An Eclectic Neighborhood
BY: BY ANGELA MEQUET CARLL, New Orleans Homes & Lifestyles: January 2009
The elderly Creole gentleman dragged his desk and chair out of his apartment onto the banquette and began to answer his correspondence. Neighbors complained vehemently to the son that his father was sitting outdoors in his nightclothes.
“I cannot see anymore, and this is, after all, a cashmere robe,” sniffed the old Creole with appropriate hauteur, “and besides, I am Bernard de Marigny.”
Indeed, the Marquis Antoine Xavier Bernard Phillippe de Marigny de Mandeville (1785-1868) has been described as “the last Creole gentleman.” By the mid-1800s, he had lived life large and managed to lose most of the vast fortune left to him when he was just a teenager. In order to pay his gambling debts, Marigny began to divide his vast plantation into the neighborhood we know today as Faubourg (the word means “suburb” in French) Marigny.
Faubourg Marigny begins at Elysian Fields Avenue at the site of Bernard’s original plantation, the power station at the river, and extends downriver to Press Street, where it segues into Bywater. Esplanade Avenue, bordering the French Quarter, and St. Claude Avenue make up its other two boundaries.

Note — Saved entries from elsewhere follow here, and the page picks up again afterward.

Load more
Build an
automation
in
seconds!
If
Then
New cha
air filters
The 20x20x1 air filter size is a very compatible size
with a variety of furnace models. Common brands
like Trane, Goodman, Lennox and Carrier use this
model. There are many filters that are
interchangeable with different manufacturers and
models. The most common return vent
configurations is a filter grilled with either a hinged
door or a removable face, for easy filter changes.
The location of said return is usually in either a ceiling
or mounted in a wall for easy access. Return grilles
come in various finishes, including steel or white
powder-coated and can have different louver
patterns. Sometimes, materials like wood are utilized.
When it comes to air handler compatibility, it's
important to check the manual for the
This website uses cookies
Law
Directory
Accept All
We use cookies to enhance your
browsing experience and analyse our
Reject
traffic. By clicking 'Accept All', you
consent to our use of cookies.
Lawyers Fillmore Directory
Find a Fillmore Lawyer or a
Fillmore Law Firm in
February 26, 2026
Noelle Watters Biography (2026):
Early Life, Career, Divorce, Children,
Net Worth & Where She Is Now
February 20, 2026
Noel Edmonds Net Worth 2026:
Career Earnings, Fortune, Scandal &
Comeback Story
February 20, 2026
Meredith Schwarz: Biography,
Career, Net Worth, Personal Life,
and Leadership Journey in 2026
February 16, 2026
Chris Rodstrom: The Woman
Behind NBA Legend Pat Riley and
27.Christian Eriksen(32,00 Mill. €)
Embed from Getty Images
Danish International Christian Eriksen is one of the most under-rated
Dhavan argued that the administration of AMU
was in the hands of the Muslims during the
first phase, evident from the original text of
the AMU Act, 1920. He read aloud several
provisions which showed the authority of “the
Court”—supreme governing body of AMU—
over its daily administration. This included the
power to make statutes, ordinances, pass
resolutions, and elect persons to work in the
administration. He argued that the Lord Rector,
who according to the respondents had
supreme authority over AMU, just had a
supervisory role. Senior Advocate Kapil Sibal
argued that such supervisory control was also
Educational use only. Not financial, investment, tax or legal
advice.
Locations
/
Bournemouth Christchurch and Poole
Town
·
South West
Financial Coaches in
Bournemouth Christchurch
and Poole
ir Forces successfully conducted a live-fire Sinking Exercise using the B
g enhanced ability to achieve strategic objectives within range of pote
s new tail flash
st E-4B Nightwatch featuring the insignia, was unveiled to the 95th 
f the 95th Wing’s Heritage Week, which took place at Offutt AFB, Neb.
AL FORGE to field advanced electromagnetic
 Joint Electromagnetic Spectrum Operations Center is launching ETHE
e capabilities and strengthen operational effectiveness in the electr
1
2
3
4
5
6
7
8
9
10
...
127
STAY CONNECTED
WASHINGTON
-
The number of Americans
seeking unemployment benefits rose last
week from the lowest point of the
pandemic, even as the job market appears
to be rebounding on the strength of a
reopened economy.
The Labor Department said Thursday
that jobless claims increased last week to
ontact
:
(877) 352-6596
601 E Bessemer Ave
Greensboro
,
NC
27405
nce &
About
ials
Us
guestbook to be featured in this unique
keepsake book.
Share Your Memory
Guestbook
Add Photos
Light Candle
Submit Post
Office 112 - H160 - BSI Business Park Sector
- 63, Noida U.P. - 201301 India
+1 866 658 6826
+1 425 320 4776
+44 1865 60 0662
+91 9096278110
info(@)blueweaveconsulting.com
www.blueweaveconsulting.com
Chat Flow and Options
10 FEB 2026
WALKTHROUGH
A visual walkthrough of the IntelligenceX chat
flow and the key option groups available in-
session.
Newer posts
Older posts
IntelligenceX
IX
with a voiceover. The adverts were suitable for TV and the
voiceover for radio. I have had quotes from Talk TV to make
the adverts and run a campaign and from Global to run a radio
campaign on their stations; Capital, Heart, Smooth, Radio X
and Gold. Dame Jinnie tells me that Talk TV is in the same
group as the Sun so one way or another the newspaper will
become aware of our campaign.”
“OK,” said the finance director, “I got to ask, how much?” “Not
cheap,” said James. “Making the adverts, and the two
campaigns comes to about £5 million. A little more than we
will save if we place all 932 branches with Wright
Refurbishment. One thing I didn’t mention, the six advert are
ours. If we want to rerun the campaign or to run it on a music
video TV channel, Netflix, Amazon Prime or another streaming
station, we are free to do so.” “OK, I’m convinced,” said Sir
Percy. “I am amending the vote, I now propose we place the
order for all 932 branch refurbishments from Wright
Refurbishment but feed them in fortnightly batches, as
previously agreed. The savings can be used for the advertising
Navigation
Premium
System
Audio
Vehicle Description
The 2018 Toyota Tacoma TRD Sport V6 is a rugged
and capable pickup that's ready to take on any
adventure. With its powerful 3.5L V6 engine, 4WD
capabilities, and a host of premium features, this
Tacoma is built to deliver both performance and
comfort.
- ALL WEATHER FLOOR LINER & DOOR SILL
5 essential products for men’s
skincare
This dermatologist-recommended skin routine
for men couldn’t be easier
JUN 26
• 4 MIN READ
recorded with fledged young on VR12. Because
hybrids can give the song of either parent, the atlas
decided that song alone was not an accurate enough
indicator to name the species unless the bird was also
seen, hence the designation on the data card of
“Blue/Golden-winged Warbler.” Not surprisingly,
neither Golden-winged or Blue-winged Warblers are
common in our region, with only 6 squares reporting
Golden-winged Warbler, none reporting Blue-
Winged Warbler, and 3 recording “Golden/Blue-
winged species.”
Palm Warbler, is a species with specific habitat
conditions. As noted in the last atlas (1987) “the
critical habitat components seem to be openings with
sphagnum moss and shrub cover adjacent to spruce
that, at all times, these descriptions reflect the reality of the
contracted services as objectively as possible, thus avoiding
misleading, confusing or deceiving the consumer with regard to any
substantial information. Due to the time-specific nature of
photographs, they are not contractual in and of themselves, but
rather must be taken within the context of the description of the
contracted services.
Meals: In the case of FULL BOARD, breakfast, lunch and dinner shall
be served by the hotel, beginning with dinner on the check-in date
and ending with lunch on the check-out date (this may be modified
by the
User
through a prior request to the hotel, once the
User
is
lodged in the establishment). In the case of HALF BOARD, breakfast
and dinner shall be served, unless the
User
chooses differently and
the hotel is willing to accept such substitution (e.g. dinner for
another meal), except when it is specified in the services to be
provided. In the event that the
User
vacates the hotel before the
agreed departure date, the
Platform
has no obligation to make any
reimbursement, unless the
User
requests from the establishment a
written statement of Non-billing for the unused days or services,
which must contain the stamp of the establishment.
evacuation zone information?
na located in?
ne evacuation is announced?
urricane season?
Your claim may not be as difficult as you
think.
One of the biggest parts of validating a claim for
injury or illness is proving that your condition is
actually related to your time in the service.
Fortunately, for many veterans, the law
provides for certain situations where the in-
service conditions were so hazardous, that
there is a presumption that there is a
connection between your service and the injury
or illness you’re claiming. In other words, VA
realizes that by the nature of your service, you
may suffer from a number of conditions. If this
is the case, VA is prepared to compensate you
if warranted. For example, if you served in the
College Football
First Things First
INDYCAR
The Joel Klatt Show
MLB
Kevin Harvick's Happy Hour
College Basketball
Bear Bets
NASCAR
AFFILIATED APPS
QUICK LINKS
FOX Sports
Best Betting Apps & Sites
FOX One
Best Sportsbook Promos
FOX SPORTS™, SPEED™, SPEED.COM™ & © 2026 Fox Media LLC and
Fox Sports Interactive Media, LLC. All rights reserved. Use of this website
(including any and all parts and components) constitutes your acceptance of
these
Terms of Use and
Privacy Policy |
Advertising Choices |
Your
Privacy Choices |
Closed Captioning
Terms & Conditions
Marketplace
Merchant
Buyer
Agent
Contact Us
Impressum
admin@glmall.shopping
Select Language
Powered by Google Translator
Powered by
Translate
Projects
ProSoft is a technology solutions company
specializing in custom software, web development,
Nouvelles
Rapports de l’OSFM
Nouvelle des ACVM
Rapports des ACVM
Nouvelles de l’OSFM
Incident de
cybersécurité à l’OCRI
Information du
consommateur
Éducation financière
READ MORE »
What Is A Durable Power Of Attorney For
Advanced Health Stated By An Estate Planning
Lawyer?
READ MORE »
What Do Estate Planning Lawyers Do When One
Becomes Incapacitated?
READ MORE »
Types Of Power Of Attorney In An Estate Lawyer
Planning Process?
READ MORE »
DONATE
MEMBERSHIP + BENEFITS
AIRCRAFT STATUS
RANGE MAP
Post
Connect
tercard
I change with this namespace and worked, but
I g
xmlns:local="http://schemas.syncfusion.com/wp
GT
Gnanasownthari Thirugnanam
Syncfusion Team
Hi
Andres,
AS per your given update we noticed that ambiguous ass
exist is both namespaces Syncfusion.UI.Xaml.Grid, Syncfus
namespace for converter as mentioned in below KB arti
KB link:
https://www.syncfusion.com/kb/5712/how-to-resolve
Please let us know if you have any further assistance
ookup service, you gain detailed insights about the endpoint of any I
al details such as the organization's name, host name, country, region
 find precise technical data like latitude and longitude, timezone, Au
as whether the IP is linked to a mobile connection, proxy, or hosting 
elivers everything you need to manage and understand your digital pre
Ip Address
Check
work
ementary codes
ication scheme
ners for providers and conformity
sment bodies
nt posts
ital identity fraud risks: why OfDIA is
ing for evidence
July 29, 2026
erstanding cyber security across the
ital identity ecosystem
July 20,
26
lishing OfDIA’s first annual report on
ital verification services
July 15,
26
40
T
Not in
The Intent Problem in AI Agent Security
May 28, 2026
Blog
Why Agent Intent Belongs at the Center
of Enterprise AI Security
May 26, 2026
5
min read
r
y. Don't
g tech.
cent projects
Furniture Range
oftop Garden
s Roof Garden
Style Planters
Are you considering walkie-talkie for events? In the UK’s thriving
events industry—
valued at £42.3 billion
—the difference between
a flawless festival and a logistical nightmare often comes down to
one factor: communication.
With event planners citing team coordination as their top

Faubourg Marigny is composed of probably the most eclectic neighbors in the city. Frenchmen Street, lined with an over-abundance of restaurants, music clubs and coffee shops, is its main thoroughfare and Washington Square its playground.
An architecture class could take just one field trip here and marvel at examples of every architectural style built in the city during the 1800s –– plus the place just reeks with history.
In one block of Burgundy Street alone –– which Bernard originally named “Rue Craps” to pay homage to one of his great passions –– you can see a Greek Revival-galleried Creole cottage at 2020 Burgundy. One of the most authentically restored houses in the neighborhood, Sun Oak, as it’s called, is the home and studio of architect Eugene Cizek and artist/tour guide Lloyd Sensat, who personifies Bernard’s restless ghost during the neighborhood’s annual walking tour.
Farther down this same street, at 2031, is an example of the quintessential New Orleans home style: the shotgun. Built in New Orleans between 1830 and1940, shotguns are thought to have originated in Haiti. They were tailor-made for the long, thin lots of the city because the rooms are arranged in single file from front to back. The term is said to have originated from the fact that a gun can be fired the entire length of the house without hitting anything.
At 2001 Burgundy is the former Canal Commercial Trust & Savings Bank, one of several robbed by the infamous duo Bonnie Parker and Clyde Barrow. More recently, it was used in a chase scene in the K-Ville television series.
And on the corner of Burgundy and Touro sits another of the city’s indigenous structures: an excellent example of a two-story corner store. The corner lot was used for commercial purposes because it attracted customers from all directions, and usually the Creole shopkeeper’s family lived on the second floor. Built around 1850, this commercial structure boasts a cast-iron wraparound gallery and is eerily familiar because it was photographed over and over during the international television coverage of Hurricane Katrina.
Faubourg Marigny today is chic and sophisticated. Many of its grand homes have been meticulously restored. Residents dress stylishly for Sunday brunch at one of the many cafes and then glide over to the Nickel-A-Dance soiree on Frenchmen Street. But, like many older sections of the city, it has lived through its own share of hard times.
After World War II, veterans took advantage of the Veterans Housing Act and bought homes in the suburbs while inner city neighborhoods such as the Marigny became run-down. Yet by the early 1970s, young professionals saw the charm of street after street of 19th-century dwellings, and the Faubourg Marigny Improvement Association was created as they moved in and began to renovate.
The latest addition is The Studio at Colton, a showcase for the creative arts, which opened at the former Colton Middle School on St. Claude Avenue. Today, the Marigny is flourishing again as a neighborhood where whites and blacks, gays and straights, young and old live in harmony as they enjoy their little piece of the past.